■ **EXCERPTED PASSAGE**
....

Chapter 11, Problem 11.129QP

Silicon used in computer chips must have an impurity level below 10⁻⁹ (that is, fewer than one impurity atom for every 10⁹ Si atoms). Silicon is prepared by the reduction of quartz (SiO₂) with coke (a form of carbon made by the destructive distillation of coal) at about 2000°C:

${\text{SiO}}_2(s)+2\text{C}(s)\stackrel{}{\to }\text{Si}(l)+2\text{CO}(g)$

Next, solid silicon is separated from other solid impurities by treatment with hydrogen chloride at 350°C to form gaseous trichlorosilane (SiCl₃H):

$\text{Si}(s)+3\text{HCl}(g)\stackrel{}{\to }{\text{SiCl}}_3\text{H}(g)+{\text{H}}_{\text{2}}(g)$

Finally, ultrapure Si can be obtained by reversing the above reaction at 1000°C:

${\text{SiCl}}_{\text{3}}\text{H}(g)+{\text{H}}_{\text{2}}(g)\stackrel{}{\to }\text{Si}(s)+3\text{HCl}(g)$

(a) Trichlorosilane has a vapor pressure of 0.258 atm at −2°C. What is its normal boiling point? Is trichlorosilane’s boiling point consistent with the type of intermolecular forces that exist among its molecules? (The molar heat of vaporization of trichlorosilane is 28.8 kJ/mol.) (b) What types of crystals do Si and SiO₂ form? (c) Silicon has a diamond crystal structure (see Figure 11.28). Each cubic unit cell (edge length a = 543 pm) contains eight Si atoms. If there are 1.0 × 10¹³ boron atoms per cubic centimeter in a sample of pure silicon, how many Si atoms are there for every B atom in the sample? Does this sample satisfy the 10⁻⁹ purity requirement for the electronic grade silicon?

Figure 11.28 (a) The structure of diamond. Each carbon is tetrahedrally bonded to four other carbon atoms. (b) The structure of graphite. The distance between successive layers is 335 pm.

Interpretation Introduction

Interpretation:

The normal boiling point of trichlorosilane and its adherence to its intermolecular forces have to be found out and discussed.

....

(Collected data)
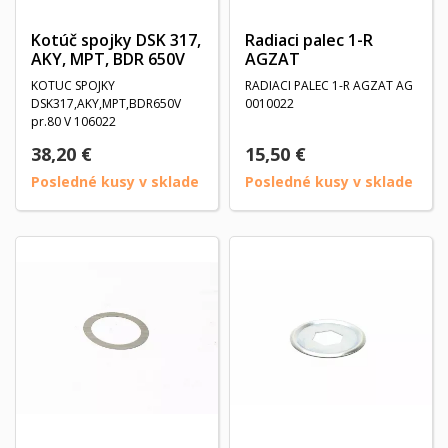
Kotúč spojky DSK 317,
Radiaci palec 1-R
AKY, MPT, BDR 650V
AGZAT
KOTUC SPOJKY
RADIACI PALEC 1-R AGZAT AG
DSK317,AKY,MPT,BDR650V
0010022
pr.80 V 106022
38,20 €
15,50 €
Posledné kusy v sklade
Posledné kusy v sklade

....

■ **WHAT YOU NEED TO DO**
- 1) Answer these questions using the silicon purification problem:
(a) At about what temperature is quartz reduced with coke?
(b) At what temperature is solid silicon treated with hydrogen chloride to form trichlorosilane?
(c) What is the distance between successive layers in graphite?
- 2) Condense the paragraph of the silicon purification problem that begins "Silicon used in computer chips" into a short bulleted list that keeps its main facts.
- 3) Continue the silicon purification problem from the point where it stops.

■ **RESULTS OF THE EXERCISE**
- 1)
(a) About 2000°C
(b) 350°C
(c) 335 pm

- 2)
- Silicon for computer chips must have an impurity level below 10⁻⁹, fewer than one impurity atom per 10⁹ Si atoms.
- It is prepared by reducing quartz (SiO₂) with coke at about 2000°C.
- Coke is a form of carbon made by the destructive distillation of coal.

- 3)
Concept Introduction:

Boiling point is the temperature at which the vapor pressure will be in equilibrium with the external pressure which is normally $\text{1}\text{atm}$

Vapour pressure: It is the pressure developed on the vapor when it is in contact with its liquid form or solid form.  So, it is also known as equilibrium vapor pressure which establishes equilibrium between its gaseous vapor state and liquid state or solid state.

The trends of boiling points are only due to the strength of the intermolecular forces that are acting between the molecules of the given compounds.

Intermolecular forces are the forces existing between molecules, atoms, ions or dipoles and hence binds all the molecules of a definite physical state such as solid, liquid or gas state.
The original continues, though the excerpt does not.